Philadelphia Archdiocese suspends 21 priests for alleged sexual abuse

Friday, March 11, 2011

Justin Cardinal Rigali

Cardinal Justin Rigali announced Tuesday that the Archdiocese of Philadelphia is placing 21 priests on administrative leave following the release of a grand jury report that there were credible claims the priests had sexually abused minors. The report, released February 10, accused the archdiocese of a decades long cover up.

According to the grand jury, at least 37 priests had continued in their duties around children despite "substantial evidence of abuse against them". "We understand that accusations are not proof," the report said, "but we just cannot understand the Archdiocese's apparent absence of any sense of urgency." The grand jury had seen the files of only 20 priests, it said, and in those cases the archdiocese had dismissed credible allegations of abuse on trivial grounds, such as a victim failing to remember the year in which the priest served or the exact layout of the rectory.

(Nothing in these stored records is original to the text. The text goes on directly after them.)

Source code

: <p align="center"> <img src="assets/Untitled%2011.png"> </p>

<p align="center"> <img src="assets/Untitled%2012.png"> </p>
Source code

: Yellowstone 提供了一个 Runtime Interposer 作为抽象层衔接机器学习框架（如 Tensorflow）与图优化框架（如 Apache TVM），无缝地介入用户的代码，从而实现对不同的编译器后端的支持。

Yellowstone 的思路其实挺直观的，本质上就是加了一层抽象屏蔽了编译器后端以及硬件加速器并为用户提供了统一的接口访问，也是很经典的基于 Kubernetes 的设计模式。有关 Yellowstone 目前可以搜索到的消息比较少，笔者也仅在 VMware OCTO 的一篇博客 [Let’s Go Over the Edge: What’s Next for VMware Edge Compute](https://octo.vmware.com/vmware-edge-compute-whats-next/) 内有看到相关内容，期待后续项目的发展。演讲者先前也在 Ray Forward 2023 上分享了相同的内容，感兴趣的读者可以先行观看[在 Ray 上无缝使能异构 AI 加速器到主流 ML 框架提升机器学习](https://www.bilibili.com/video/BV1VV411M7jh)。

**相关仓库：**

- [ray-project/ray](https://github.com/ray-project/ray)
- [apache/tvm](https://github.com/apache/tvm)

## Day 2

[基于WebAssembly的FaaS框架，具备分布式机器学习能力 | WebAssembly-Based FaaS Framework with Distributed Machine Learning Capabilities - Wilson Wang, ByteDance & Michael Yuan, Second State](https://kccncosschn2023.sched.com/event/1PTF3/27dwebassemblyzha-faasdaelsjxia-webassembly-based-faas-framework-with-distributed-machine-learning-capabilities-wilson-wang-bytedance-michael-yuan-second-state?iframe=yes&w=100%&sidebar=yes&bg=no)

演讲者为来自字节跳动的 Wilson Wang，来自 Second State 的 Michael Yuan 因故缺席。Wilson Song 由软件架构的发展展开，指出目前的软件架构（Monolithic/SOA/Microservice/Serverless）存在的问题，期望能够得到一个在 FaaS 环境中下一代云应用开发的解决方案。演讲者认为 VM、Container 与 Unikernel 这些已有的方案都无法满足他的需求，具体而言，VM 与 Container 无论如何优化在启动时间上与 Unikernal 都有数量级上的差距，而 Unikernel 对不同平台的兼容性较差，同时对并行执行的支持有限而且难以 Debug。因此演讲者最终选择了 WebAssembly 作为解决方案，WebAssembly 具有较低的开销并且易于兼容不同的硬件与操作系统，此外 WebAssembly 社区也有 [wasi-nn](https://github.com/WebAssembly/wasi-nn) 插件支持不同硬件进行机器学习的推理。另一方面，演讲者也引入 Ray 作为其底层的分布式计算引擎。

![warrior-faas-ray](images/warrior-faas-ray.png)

The Cardinal's initial statement in reaction to the report denied there were any active priests "who have an admitted or established allegation of sexual abuse of a minor against them." However, days later, he hired a former sex crimes prosecutor to review the personnel files of all those named in the grand jury's report.

Yesterday's statement placing the 21 priests on leave came more than two weeks after the grand jury released its report. Cardinal Rigali, while apologizing for the behavior of priests abusing minors, said the leaves were temporary measures until full investigations are completed.

This mass suspension for sexual abuse is notable in that it is one of the largest in the history of the Roman Catholic Church in the U.S. The slow response of the Philadelphia Archdiocese to sexual abuse allegations goes against the National Conference of Catholic Bishops' own 2004 Charter for the Protection of Children and Young People which says any priest with creditable allegations should be removed immediately and investigation of the case should follow.

Almost a decade ago, allegations of sexual abuse by Philadelphia priests surfaced. A grand jury report issued in 2005 detailed numerous cases of abuse allegations, some decades old, involving Philadelphia priests and the efforts of their superiors to cover up the evidence. The 2011 grand jury found that the panel formed by the archdiocese to handle the complaints in the 2005 report primarily protected the church rather than the victims.

David Clohessy, the director of the Survivors Network of those Abused by Priests (SNAP), an advocacy group for survivors and their attorneys, said, "Many victims and Catholics in Philly, are left seriously wondering how effective the bishops' so-called reforms really are, if dozens and dozens of credibly accused priests in one archdiocese alone are kept in ministry for years."